On 07/17/2012 11:08 AM, Peter Geoghegan wrote:
On 17 July 2012 14:43, Andrew Dunstan <[email protected]> wrote:
This seems to have broken Windows builds. (And if people need reminding,
cross-compiling is pretty easy:
<http://people.planetpostgresql.org/andrew/index.php?/archives/264-Cross-compiling-PostgreSQL-for-WIndows.html>
)
Perhaps I'm asking a naive question, but wouldn't it be easier if
people had the opportunity to use the buildfarm without actually
committing something? For example, perhaps the buildfarm could be made
to run on a staging branch. Commits would actually be made to the
staging branch. If and when the regression tests pass, the
infrastructure then pushes the staging branch commit onto the master
branch, and the commit is really committed - the -commiters list is
now informed of this. If there is a problem with the buildfarm, the
committer receives an e-mail informing them of this. The commit is
non-destructively reverted on the staging branch.
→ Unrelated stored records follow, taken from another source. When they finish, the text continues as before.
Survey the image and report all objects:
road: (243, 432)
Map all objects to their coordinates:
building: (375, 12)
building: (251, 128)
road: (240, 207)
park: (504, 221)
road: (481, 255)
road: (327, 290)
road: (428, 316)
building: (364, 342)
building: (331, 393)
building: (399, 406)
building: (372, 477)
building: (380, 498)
I don't know that it's worth worrying about, nor if the turnaround on
having a commit not break the buildfarm would be generally acceptable
in this situation. It would be nice to keep commit history cleaner,
though.



I don't think we have so much breakage that it would be worth the bother. We don't use public staging branches generally, and unless people want to start doing so for other reasons this looks like more work than it would save.

There is provision in the buildfarm client code for some hooks that could be used to apply and test patches. I've never used it for that but in theory it should be possible.